-- SUPPLIED DATA --
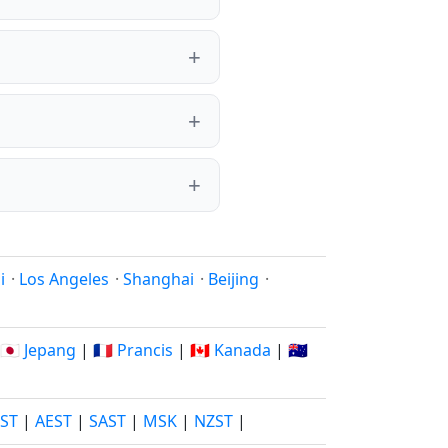
i
·
Los Angeles
·
Shanghai
·
Beijing
·
🇯🇵 Jepang
|
🇫🇷 Prancis
|
🇨🇦 Kanada
|
🇦🇺
JST
|
AEST
|
SAST
|
MSK
|
NZST
|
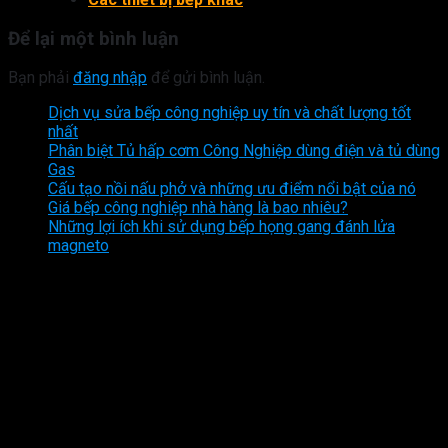
Để lại một bình luận
Bạn phải
đăng nhập
để gửi bình luận.
Dịch vụ sửa bếp công nghiệp uy tín và chất lượng tốt
nhất
Phân biệt Tủ hấp cơm Công Nghiệp dùng điện và tủ dùng
Gas
Cấu tạo nồi nấu phở và những ưu điểm nổi bật của nó
Giá bếp công nghiệp nhà hàng là bao nhiêu?
Những lợi ích khi sử dụng bếp họng gang đánh lửa
magneto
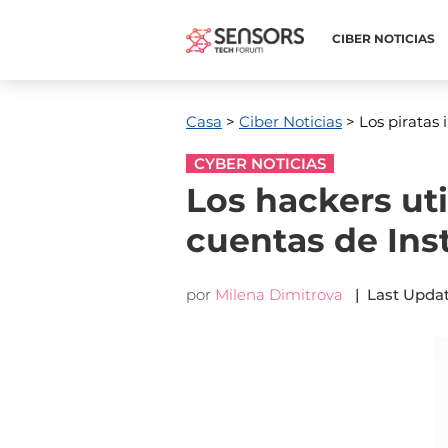
CIBER NOTICIAS
Casa
>
Ciber Noticias
> Los piratas
CYBER NOTICIAS
Los hackers ut
cuentas de In
por
Milena Dimitrova
|
Last Upda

-- TASK INSTRUCTIONS --
Each entry above should be written out again exactly, without its pictures.

-- ANSWER BELOW --
i
·
Los Angeles
·
Shanghai
·
Beijing
·
🇯🇵 Jepang
|
🇫🇷 Prancis
|
🇨🇦 Kanada
|
🇦🇺
JST
|
AEST
|
SAST
|
MSK
|
NZST
|
Để lại một bình luận
Bạn phải
đăng nhập
để gửi bình luận.
Dịch vụ sửa bếp công nghiệp uy tín và chất lượng tốt
nhất
Phân biệt Tủ hấp cơm Công Nghiệp dùng điện và tủ dùng
Gas
Cấu tạo nồi nấu phở và những ưu điểm nổi bật của nó
Giá bếp công nghiệp nhà hàng là bao nhiêu?
Những lợi ích khi sử dụng bếp họng gang đánh lửa
magneto
CIBER NOTICIAS
Casa
>
Ciber Noticias
> Los piratas
CYBER NOTICIAS
Los hackers ut
cuentas de In
por
Milena Dimitrova
|
Last Upda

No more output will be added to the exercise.